The tree bark was unusual in taste, and even more unusual in texture. It came out looking all crunchy and interesting, but that was an illusion because the texture was soft and leathery, with a roughness and chewiness that shouldn’t really have been any surprise at all. The taste was medicinal, somewhere between Friar’s Balsam and camphor. Not my favourite dish of the night, but at least I tried it.

Chicken Bean Flour Jelly
This is a Lijiang specialty, made from chicken stock and very, very gelatinous mung bean flour. The appetising grey colour comes from the mung bean flour, and is a little off-putting, but in the interests of you lovely readers and my own insatiable curiosity I ate some. Just like cold, sliced chicken stock jelly, if you’ve ever eaten a bowl of that for fun, redeemed by a whole stack of fiery chili and some peanuts. Actually, the peanuts were pretty good.
Upmarket bugs. A plate of mixed critters at a restaurant.
Lastly I introduce you to my hands-down favourite Lijiang street food. Crispy, salty, crunchy, with just a touch of spicy heat, they are exactly what they look like. Home-style potato chips, fried right there in a wok full of boiling bubbling oil in the street. These, at last, were delicious.
Read all of my Yunnan posts here:

Tiger Leaping Gorge Day 1: All in the Altitude
The Nakhi of Lijiang: Of the Cosmos and the Stars
Street Foods of Yunnan: Bugs, Bark and Dragonfly Nymphs
Yunnan: In Pictures

  • Dingle

    You're a glutton for punishment Fiona!

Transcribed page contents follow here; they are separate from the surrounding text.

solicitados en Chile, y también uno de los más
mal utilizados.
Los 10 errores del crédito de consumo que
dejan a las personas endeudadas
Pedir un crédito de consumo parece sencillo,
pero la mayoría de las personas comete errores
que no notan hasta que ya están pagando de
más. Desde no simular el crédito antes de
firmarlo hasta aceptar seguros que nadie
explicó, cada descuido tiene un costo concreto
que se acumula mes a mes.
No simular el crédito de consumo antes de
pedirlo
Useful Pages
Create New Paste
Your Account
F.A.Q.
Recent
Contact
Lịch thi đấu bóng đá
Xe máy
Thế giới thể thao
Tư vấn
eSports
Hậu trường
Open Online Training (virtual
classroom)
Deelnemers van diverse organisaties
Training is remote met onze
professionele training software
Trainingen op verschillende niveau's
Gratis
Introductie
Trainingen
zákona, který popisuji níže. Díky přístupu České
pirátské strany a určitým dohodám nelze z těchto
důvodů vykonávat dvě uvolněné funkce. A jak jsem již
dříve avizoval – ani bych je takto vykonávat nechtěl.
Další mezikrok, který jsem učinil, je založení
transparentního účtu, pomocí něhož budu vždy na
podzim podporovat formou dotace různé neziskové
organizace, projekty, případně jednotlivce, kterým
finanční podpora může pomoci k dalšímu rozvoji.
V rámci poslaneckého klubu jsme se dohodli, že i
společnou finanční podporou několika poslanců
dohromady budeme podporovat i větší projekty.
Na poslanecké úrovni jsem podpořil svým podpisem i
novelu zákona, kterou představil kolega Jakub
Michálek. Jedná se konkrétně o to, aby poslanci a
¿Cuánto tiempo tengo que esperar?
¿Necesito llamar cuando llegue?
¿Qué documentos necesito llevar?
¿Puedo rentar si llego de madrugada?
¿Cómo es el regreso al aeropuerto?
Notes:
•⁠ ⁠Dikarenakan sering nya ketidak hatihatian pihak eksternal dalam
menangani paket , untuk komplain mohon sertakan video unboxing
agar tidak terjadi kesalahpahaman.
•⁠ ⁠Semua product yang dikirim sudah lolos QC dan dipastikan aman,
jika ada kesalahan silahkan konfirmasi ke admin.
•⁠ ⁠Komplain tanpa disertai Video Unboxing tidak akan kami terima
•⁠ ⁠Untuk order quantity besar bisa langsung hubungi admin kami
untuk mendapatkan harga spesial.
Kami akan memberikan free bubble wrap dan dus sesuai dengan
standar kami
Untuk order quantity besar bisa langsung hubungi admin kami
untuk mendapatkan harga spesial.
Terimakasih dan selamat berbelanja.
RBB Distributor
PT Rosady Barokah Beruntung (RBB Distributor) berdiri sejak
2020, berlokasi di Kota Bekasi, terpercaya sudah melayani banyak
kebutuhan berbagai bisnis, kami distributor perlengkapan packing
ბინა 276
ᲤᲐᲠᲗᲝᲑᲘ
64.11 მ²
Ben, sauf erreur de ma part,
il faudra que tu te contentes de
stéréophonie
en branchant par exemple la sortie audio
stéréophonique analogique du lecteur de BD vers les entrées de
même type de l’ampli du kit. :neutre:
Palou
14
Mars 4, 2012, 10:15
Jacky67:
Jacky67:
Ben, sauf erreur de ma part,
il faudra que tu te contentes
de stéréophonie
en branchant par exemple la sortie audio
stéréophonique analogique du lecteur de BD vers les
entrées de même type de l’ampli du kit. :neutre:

    Did you try deepfried honey bees? I keep seeing this on the menu at Southern Barbarian and never dare to try!

    Great photos though, Yunnan looks amazing!

  • croquecamille

    I'm going to lose all my adventurous foodie cred, but I don't think I would be able to eat a bug in any form. I would try the tree bark, though.

  • Fiona

    To Dingle – how right you are! And my eyes are often more adventurous than my stomach…I have tried Southern Barbarian's deep fried honeybees a couple of times now, and I do really like them, plus they go well with their Belgian beers – crunchy and salty, just the thing with a cold Orvel…try them next time you're there!

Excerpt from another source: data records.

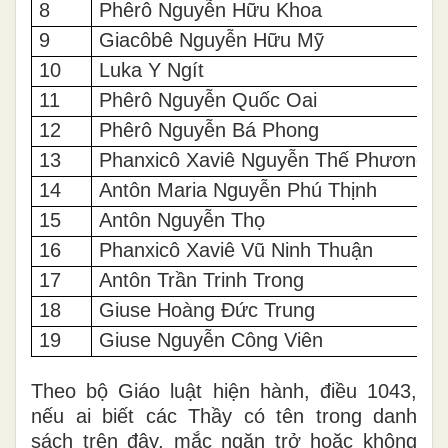
8
Phêrô
Nguyễn Hữu Khoa
9
Giacôbê Nguyễn Hữu Mỹ
10
Luka Y Ngít
11
Phêrô
Nguyễn Quốc Oai
12
Phêrô
Nguyễn Bá Phong
13
Phanxicô Xaviê Nguyễn Thế Phương
14
Antôn Maria Nguyễn Phú Thịnh
15
Antôn Nguyễn Thọ
16
Phanxicô Xaviê Vũ Ninh Thuận
17
Antôn Trần Trinh Trong
18
Giuse Hoàng Đức Trung
19
Giuse Nguyễn Công Viên
Theo bộ Giáo luật hiện hành, điều 1043,
nếu ai biết các Thầy có tên trong danh
sách trên đây, mắc ngăn trở hoặc không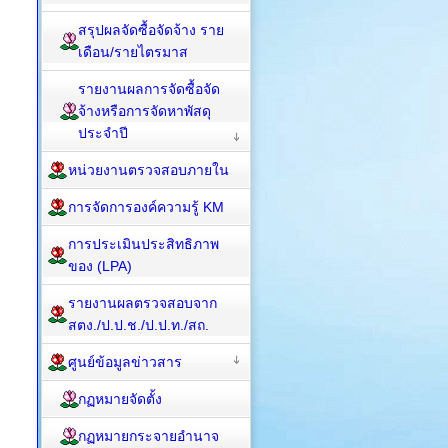
สรุปผลจัดซื้อจัดจ้าง ราย
เดือน/รายไตรมาส
รายงานผลการจัดซื้อจัด
จ้างหรือการจัดหาพัสดุ
ประจำปี
หน่วยงานตรวจสอบภายใน
การจัดการองค์ความรู้ KM
การประเมินประสิทธิภาพ
ของ (LPA)
รายงานผลตรวจสอบจาก
สตง./ป.ป.ช./ป.ป.ท./สถ.
ศูนย์ข้อมูลข่าวสาร
กฏหมายจัดตั้ง
กฏหมายกระจายอำนาจ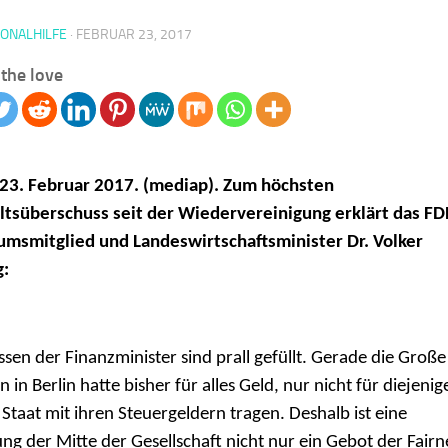
IONALHILFE
·
FEBRUAR 23, 2017
the love
 23. Februar 2017. (mediap). Zum höchsten
tsüberschuss seit der Wiedervereinigung erklärt das FD
umsmitglied und Landeswirtschaftsminister Dr. Volker
g:
ssen der Finanzminister sind prall gefüllt. Gerade die Große
n in Berlin hatte bisher für alles Geld, nur nicht für diejenig
 Staat mit ihren Steuergeldern tragen. Deshalb ist eine
ung der Mitte der Gesellschaft nicht nur ein Gebot der Fairn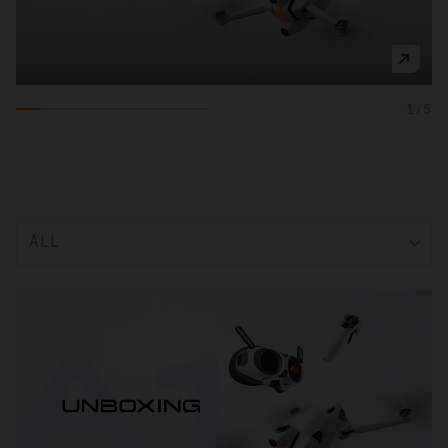
1
/
5
ALL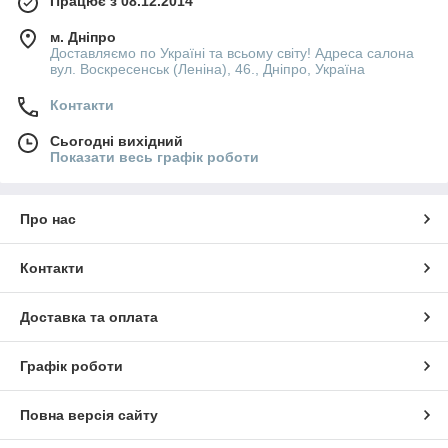
Працює з 08.12.2014
м. Дніпро
Доставляємо по Україні та всьому світу! Адреса салона
вул. Воскресенськ (Леніна), 46., Дніпро, Україна
Контакти
Сьогодні вихідний
Показати весь графік роботи
Про нас
Контакти
Доставка та оплата
Графік роботи
Повна версія сайту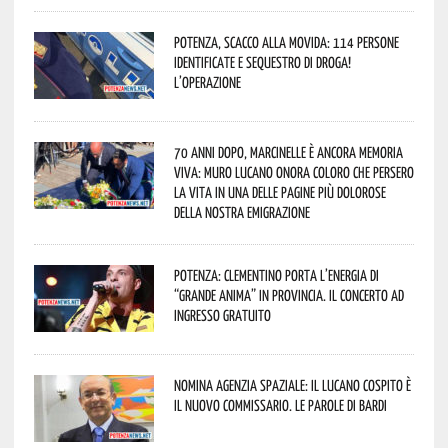
Potenza, scacco alla movida: 114 persone
identificate e sequestro di droga!
L’operazione
70 anni dopo, Marcinelle è ancora memoria
viva: Muro Lucano onora coloro che persero
la vita in una delle pagine più dolorose
della nostra emigrazione
Potenza: Clementino porta l’energia di
“Grande Anima” in provincia. Il concerto ad
ingresso gratuito
Nomina Agenzia Spaziale: il lucano Cospito è
il nuovo commissario. Le parole di Bardi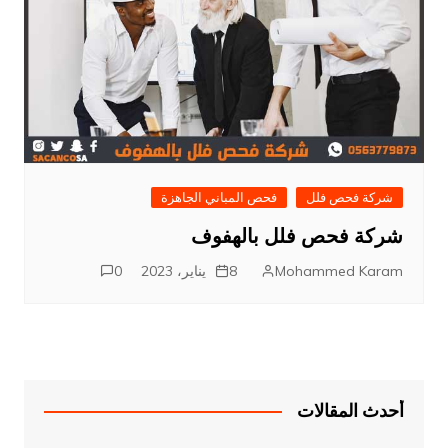
شركة فحص فلل
فحص المباني الجاهزة
شركة فحص فلل بالهفوف
Mohammed Karam
8 يناير، 2023
0
أحدث المقالات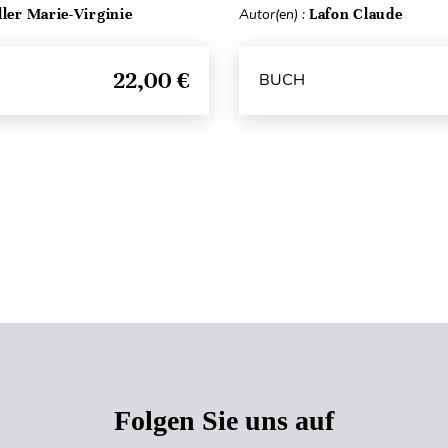
ller Marie-Virginie
Autor(en) :
Lafon Claude
22,00 €
BUCH
Seitenanfang
Folgen Sie uns auf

    To Camille – bugs are in an extra category I think, outside normal adventurous foodie-ism. I think you have heaps of credit in that department anyway!

  • Luiz Claudio

    Hi Fiona! I liked your blog! Very, very interesting. Now, I'm a new follower. Visit my blog, please. I hope you like it too. Kisses from Brazil!


  • Fiona

    Hi Luiz – Thanks for stopping by, you're welcome anytime! Looking forward to finding out more about the foods of Brazil too.

    Cheers, Fiona

  • Louise

    You are such an adventurous soul Fiona. I'm astonished at you (and your children!) trying such things. Amazing what kids will try and like isn't it? I could perhaps have got up the nerve to try that rather unappealing grey jelly and possibly the tree bark- was that fried do you think? The picture looks a bit like it.

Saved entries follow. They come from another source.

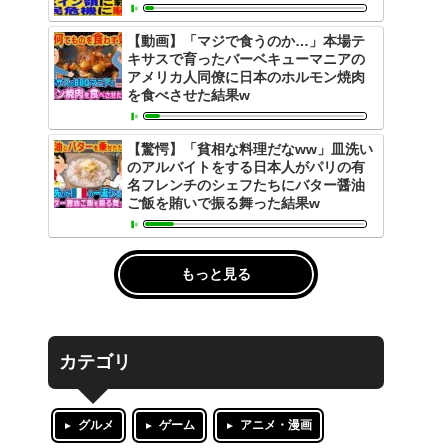
【動画】「マジで食うのか…」本場テ
キサスで育ったバーベキューマニアの
アメリカ人同僚に日本のホルモン焼肉
を食べさせた結果w
【驚愕】「貧相な料理だなww」皿洗い
のアルバイトをする日本人がパリの有
名フレンチのシェフたちにバター醤油
ご飯を賄いで振る舞った結果w
もっと見る
カテゴリ
グルメ
ゲーム
アニメ・漫画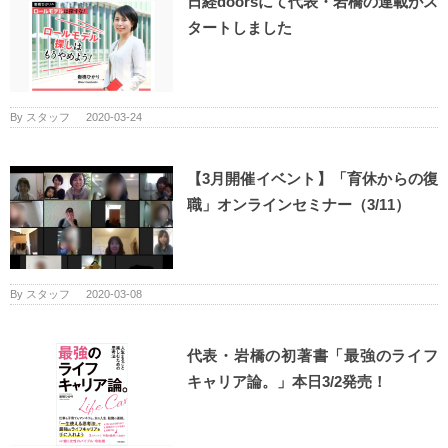
日経doorsにて代表・岩橋の連載がス
タートしました
By
スタッフ
|
2020-03-24
【3月開催イベント】「育休からの復
職」オンラインセミナー（3/11）
By
スタッフ
|
2020-03-08
代表・岩橋の初著書「最強のライフ
キャリア論。」本日3/2発売！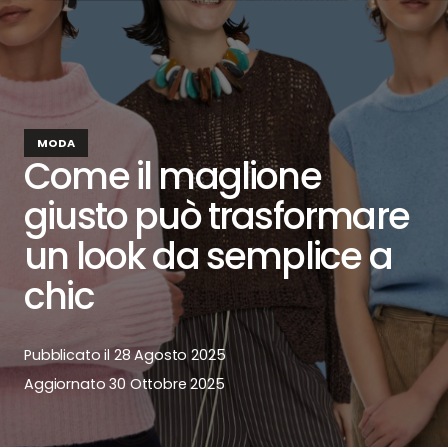
MODA
Come il maglione
giusto può trasformare
un look da semplice a
chic
Pubblicato il
28 Agosto 2025
Aggiornato
30 Ottobre 2025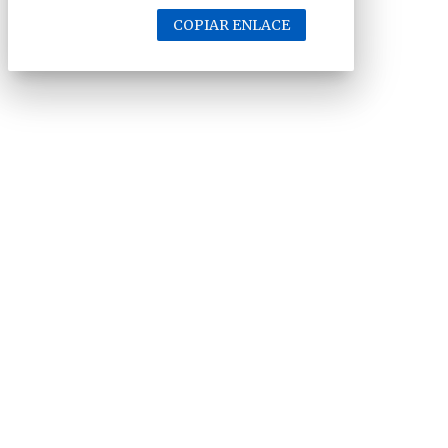
COPIAR ENLACE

  • christa @ mental foodie

    Are you sure they are potato chips, and not deep fried fish skin or something (actually good stuff, if you haven't tried it before)? 🙂

    Can't say I have eaten any bugs… you are again braver than I am. Though now I am curious about the honey bees.

  • Adora’s Box

    Such beautiful photos. The tree bark looked too pretty to eat. I would probably use that in some kind of craft. The only thing I would try and probably would like is the potato chips. I'm too squeamish to even touch bugs let alone eat them.

  • Franklin from Dine Delish

    what wonderful travels! I can stomach the bean flour jelly. I eat that all the time, but not the bugs! You are brave.

  • ukachi

    Hey Fiona,
    I'm going to go to Yunnan, Lijiang and would like to try some bugs.
    Where was the street food place you went to?

  • Fiona

    Hi ukachi,

    The bugs are available all through Lijiang's old city, in both restaurants and street food stalls. There is a food street in the old city off Sifang Jie (old market square).

    Have a great trip!
    Cheers, Fiona

  • shaz

    I am in awe of your adventurousness. Not quite sure I would have eaten the tree bark! I tried bugs in Thailand, and yes, not quite sure what the appeal is, except to say, "hey, I ate a bug!". The potato chips sounds downright delicious though.

  • Danial123

    Yes indeed…. this is the type of info I was looking for! 😉 Thank you!